- [Requirements]:
- A) According to the film article below, what play is Her Imaginary Lover based on?
- B) Pull the passage word for word from the film article below, beginning at the words "Her Imaginary Lover is a" and stopping after "a lost film.".

- [Page text]:
-----

Her Imaginary Lover is a 1933 British comedy film directed by George King and starring Laura La Plante and Percy Marmont. It was produced and distributed by Warner Brothers and shot at the company's Teddington Studios as a quota quickie.

The film was a quota quickie production based on the play Green Stockings by A. E. W. Mason, featuring La Plante as New York socialite Celia who invents an aristocratic English fiancé named Lord Michael Ware to deflect the tedious attention of would-be suitors.  Celia travels to London to claim an inheritance...and meets an aristocratic Englishman called Lord Michael Ware (Marmont).  The imaginary romance becomes real.  Her Imaginary Lover is classed by the British Film Institute as a lost film.

Cast
 Laura La Plante as Celia
 Percy Marmont as Lord Michael Ware
 Bernard Nedell as Davidson
 Olive Blakeney as Polly
 Roland Culver as Raleigh Raleigh
 Lady Tree as Grandma
 Emily Fitzroy as Aunt Lydia

References

Bibliography
 Chibnall, Steve. Quota Quickies: The Birth of the British 'B' Film. British Film Institute, 2007.

-----

- [Listed records]:
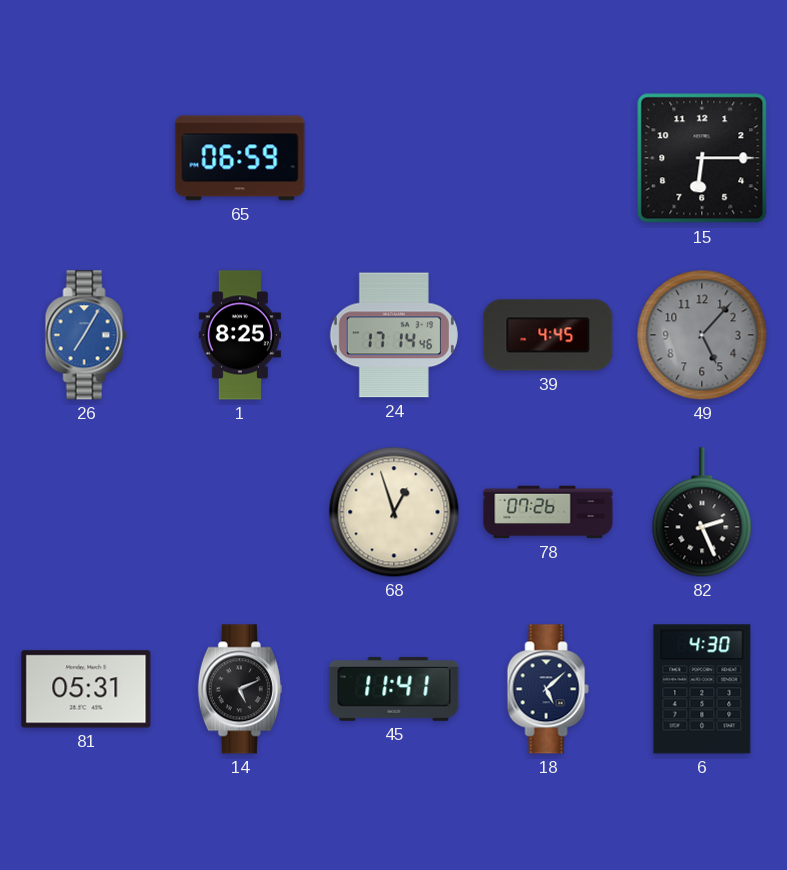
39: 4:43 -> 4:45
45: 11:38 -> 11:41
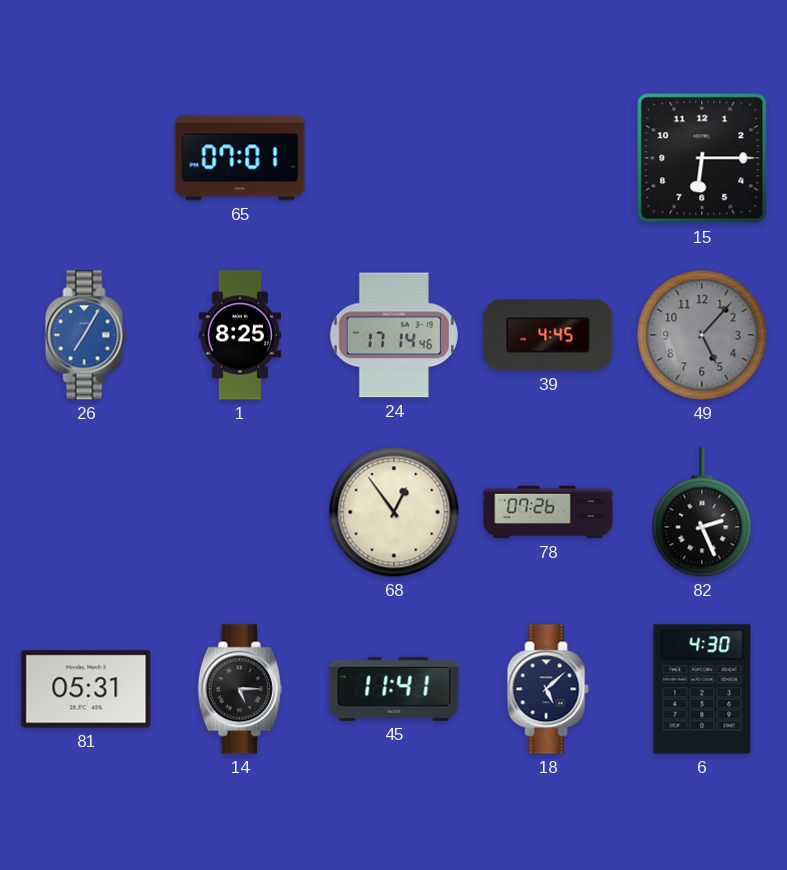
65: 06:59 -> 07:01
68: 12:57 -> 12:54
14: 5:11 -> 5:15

-----

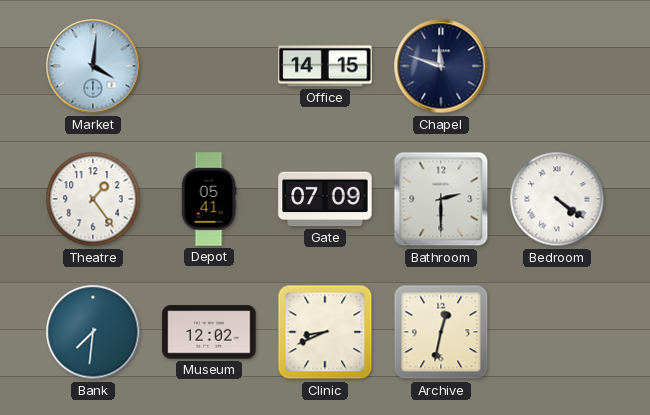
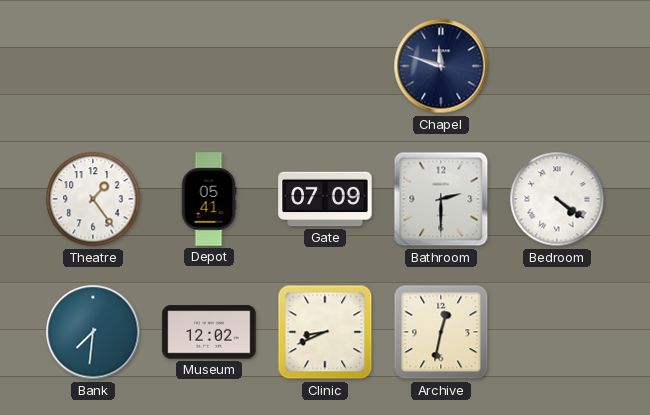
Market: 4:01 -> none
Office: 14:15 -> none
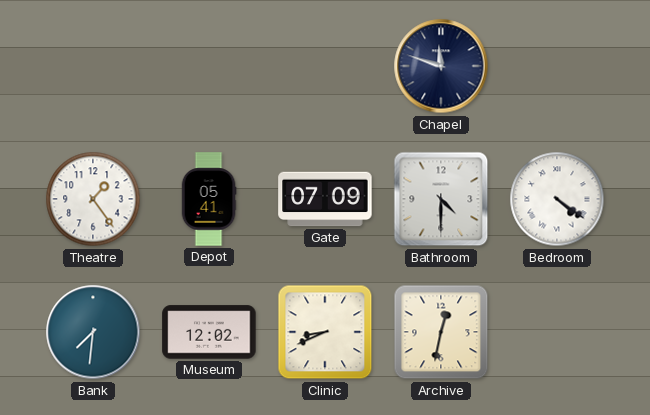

-----

- [Answers for this exercise]:
- A) Green Stockings by A. E. W. Mason

- B)
Her Imaginary Lover is a 1933 British comedy film directed by George King and starring Laura La Plante and Percy Marmont. It was produced and distributed by Warner Brothers and shot at the company's Teddington Studios as a quota quickie.

The film was a quota quickie production based on the play Green Stockings by A. E. W. Mason, featuring La Plante as New York socialite Celia who invents an aristocratic English fiancé named Lord Michael Ware to deflect the tedious attention of would-be suitors.  Celia travels to London to claim an inheritance...and meets an aristocratic Englishman called Lord Michael Ware (Marmont).  The imaginary romance becomes real.  Her Imaginary Lover is classed by the British Film Institute as a lost film.